The survival rate is about 90% after one year and about 70-80% after 5 years.
Rejection usually occurs in patients whose immune system is severely impaired.

Liver transplantation for alcohol-dependent patients
In general, liver transplantation is not recommended for people addicted to alcohol or drugs.

The future
Until recently, the course of scarring in cirrhosis was considered irreversible.
However, recent research has led to a better understanding of the process of fibrosis. Some research shows that medications may be able to reverse the progression of fibrosis.
Transplantation of liver cells or stem cells for the final restoration of liver function is being studied.

Prevention of cirrhosis of the liver

Do not drink too much alcohol. Talk to the doctor if there are alcohol problems.

Pregnant women. The Health Minister’s recommendations are that “women in pregnancy or those who want to become pregnant should not drink alcohol.
If, on the other hand, they decide to do so, in order to minimise the risk to the child, they should not drink a glass of wine more than once or twice a week and should not get drunk.”

Take steps to avoid transmission of hepatitis B or C.

Use a condom during sexual intercourse.
Do not use the same hypodermic needle when using drugs.
People at risk for hepatitis B, such as medical staff, social workers and police officers, can be vaccinated (there is currently no vaccination against hepatitis C).

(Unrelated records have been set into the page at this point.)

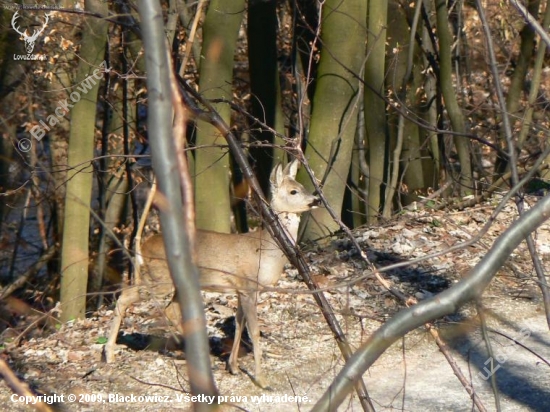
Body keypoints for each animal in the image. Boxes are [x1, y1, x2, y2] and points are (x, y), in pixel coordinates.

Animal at [104, 159, 320, 388]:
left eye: (302, 185)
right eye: (293, 191)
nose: (315, 199)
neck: (266, 251)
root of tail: (142, 245)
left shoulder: (241, 289)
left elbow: (239, 323)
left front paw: (233, 366)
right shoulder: (247, 285)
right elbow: (253, 331)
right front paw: (262, 380)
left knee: (170, 309)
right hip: (158, 279)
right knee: (125, 297)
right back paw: (109, 354)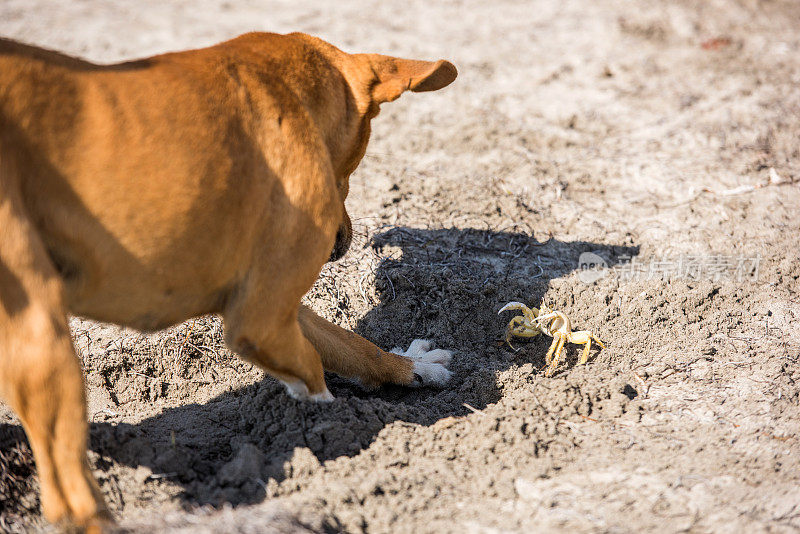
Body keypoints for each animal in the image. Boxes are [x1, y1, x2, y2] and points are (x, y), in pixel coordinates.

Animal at [0, 32, 456, 532]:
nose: (345, 238)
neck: (291, 93)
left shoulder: (268, 303)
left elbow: (352, 346)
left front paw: (413, 367)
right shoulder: (261, 322)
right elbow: (315, 371)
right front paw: (328, 422)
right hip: (42, 340)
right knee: (70, 496)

The best natural precaution against cirrhosis is a healthy diet and avoiding certain foods, such as fried foods.

What is the life expectancy and prognosis for patients with cirrhosis of the liver?

If drinking is not stopped, life expectancy is not good if the fibrosis of the liver is strongly developed, especially in alcoholic cirrhosis.

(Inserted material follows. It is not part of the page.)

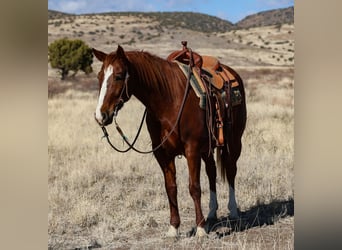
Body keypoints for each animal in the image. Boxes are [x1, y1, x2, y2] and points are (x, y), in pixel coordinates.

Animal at [91, 46, 246, 237]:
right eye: (99, 76)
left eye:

Cirrhosis can lead to death or coma due to hepatic insufficiency due to bleeding in esophageal varices.
People with cirrhosis have an increased risk of developing serious infections.

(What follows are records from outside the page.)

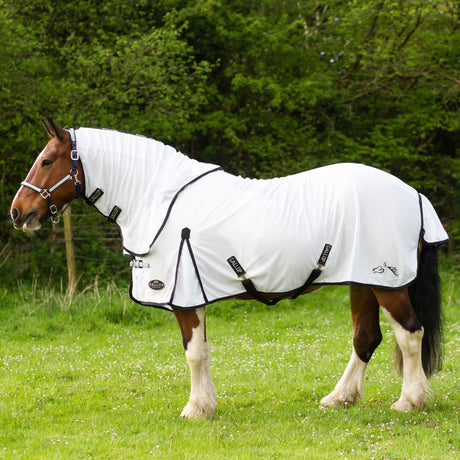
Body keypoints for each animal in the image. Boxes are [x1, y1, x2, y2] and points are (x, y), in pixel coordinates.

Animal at [9, 117, 450, 416]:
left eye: (47, 161)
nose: (17, 212)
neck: (159, 200)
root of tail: (412, 194)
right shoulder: (194, 294)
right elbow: (202, 350)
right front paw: (205, 405)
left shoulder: (183, 296)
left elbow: (193, 353)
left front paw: (195, 409)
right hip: (360, 280)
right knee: (366, 338)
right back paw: (340, 397)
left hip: (388, 284)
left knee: (410, 334)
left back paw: (410, 400)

With cirrhosis, there is an increased risk of developing liver cancer (hepatocellular carcinoma).
The risk varies depending on the cause of cirrhosis.
The greatest risk is cirrhosis caused by hepatitis C or hereditary hemochromatosis.
The risk of developing a liver tumor is lower in patients with alcohol-induced cirrhosis.
The disease is not curable, but you can alleviate the symptoms to improve the quality of life.

How long do you live?

The prognosis depends on the underlying cause and timely treatment.
Many people with not too severe cirrhosis lead a normal life for several years. In some cases, the progression of cirrhosis can be interrupted or slowed down by therapy.